PROBLEM TO SOLVE: Please reproduce every one of the items below word for word.
________________________
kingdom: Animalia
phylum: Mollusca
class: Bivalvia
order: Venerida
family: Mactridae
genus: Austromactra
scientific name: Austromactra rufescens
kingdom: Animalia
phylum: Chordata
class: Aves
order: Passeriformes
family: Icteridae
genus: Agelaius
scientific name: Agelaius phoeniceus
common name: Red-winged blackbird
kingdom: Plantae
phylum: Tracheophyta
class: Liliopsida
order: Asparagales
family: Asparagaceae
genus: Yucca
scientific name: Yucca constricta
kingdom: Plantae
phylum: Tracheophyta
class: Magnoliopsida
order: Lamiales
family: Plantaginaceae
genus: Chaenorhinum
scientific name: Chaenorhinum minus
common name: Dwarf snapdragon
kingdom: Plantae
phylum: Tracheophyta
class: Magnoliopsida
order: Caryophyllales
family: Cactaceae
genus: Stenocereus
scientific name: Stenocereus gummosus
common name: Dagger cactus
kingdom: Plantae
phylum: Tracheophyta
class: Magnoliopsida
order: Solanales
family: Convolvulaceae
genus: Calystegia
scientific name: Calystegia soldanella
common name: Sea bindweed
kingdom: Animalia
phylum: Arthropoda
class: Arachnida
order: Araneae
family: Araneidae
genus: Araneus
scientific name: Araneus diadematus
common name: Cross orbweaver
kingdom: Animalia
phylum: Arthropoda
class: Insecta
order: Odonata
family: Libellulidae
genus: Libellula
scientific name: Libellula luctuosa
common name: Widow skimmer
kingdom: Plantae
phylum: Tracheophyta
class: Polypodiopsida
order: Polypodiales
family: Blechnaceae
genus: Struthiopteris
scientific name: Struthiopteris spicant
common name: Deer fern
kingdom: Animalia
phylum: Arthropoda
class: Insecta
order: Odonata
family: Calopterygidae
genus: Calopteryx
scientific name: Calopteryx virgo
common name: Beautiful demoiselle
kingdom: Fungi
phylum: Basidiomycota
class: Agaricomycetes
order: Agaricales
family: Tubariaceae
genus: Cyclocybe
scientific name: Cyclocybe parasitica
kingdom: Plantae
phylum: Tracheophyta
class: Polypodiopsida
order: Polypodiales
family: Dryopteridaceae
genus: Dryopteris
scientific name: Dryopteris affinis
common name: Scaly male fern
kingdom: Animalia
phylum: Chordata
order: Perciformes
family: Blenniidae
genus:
________________________
FINAL ANSWER:
kingdom: Animalia
phylum: Mollusca
class: Bivalvia
order: Venerida
family: Mactridae
genus: Austromactra
scientific name: Austromactra rufescens
kingdom: Animalia
phylum: Chordata
class: Aves
order: Passeriformes
family: Icteridae
genus: Agelaius
scientific name: Agelaius phoeniceus
common name: Red-winged blackbird
kingdom: Plantae
phylum: Tracheophyta
class: Liliopsida
order: Asparagales
family: Asparagaceae
genus: Yucca
scientific name: Yucca constricta
kingdom: Plantae
phylum: Tracheophyta
class: Magnoliopsida
order: Lamiales
family: Plantaginaceae
genus: Chaenorhinum
scientific name: Chaenorhinum minus
common name: Dwarf snapdragon
kingdom: Plantae
phylum: Tracheophyta
class: Magnoliopsida
order: Caryophyllales
family: Cactaceae
genus: Stenocereus
scientific name: Stenocereus gummosus
common name: Dagger cactus
kingdom: Plantae
phylum: Tracheophyta
class: Magnoliopsida
order: Solanales
family: Convolvulaceae
genus: Calystegia
scientific name: Calystegia soldanella
common name: Sea bindweed
kingdom: Animalia
phylum: Arthropoda
class: Arachnida
order: Araneae
family: Araneidae
genus: Araneus
scientific name: Araneus diadematus
common name: Cross orbweaver
kingdom: Animalia
phylum: Arthropoda
class: Insecta
order: Odonata
family: Libellulidae
genus: Libellula
scientific name: Libellula luctuosa
common name: Widow skimmer
kingdom: Plantae
phylum: Tracheophyta
class: Polypodiopsida
order: Polypodiales
family: Blechnaceae
genus: Struthiopteris
scientific name: Struthiopteris spicant
common name: Deer fern
kingdom: Animalia
phylum: Arthropoda
class: Insecta
order: Odonata
family: Calopterygidae
genus: Calopteryx
scientific name: Calopteryx virgo
common name: Beautiful demoiselle
kingdom: Fungi
phylum: Basidiomycota
class: Agaricomycetes
order: Agaricales
family: Tubariaceae
genus: Cyclocybe
scientific name: Cyclocybe parasitica
kingdom: Plantae
phylum: Tracheophyta
class: Polypodiopsida
order: Polypodiales
family: Dryopteridaceae
genus: Dryopteris
scientific name: Dryopteris affinis
common name: Scaly male fern
kingdom: Animalia
phylum: Chordata
order: Perciformes
family: Blenniidae
genus:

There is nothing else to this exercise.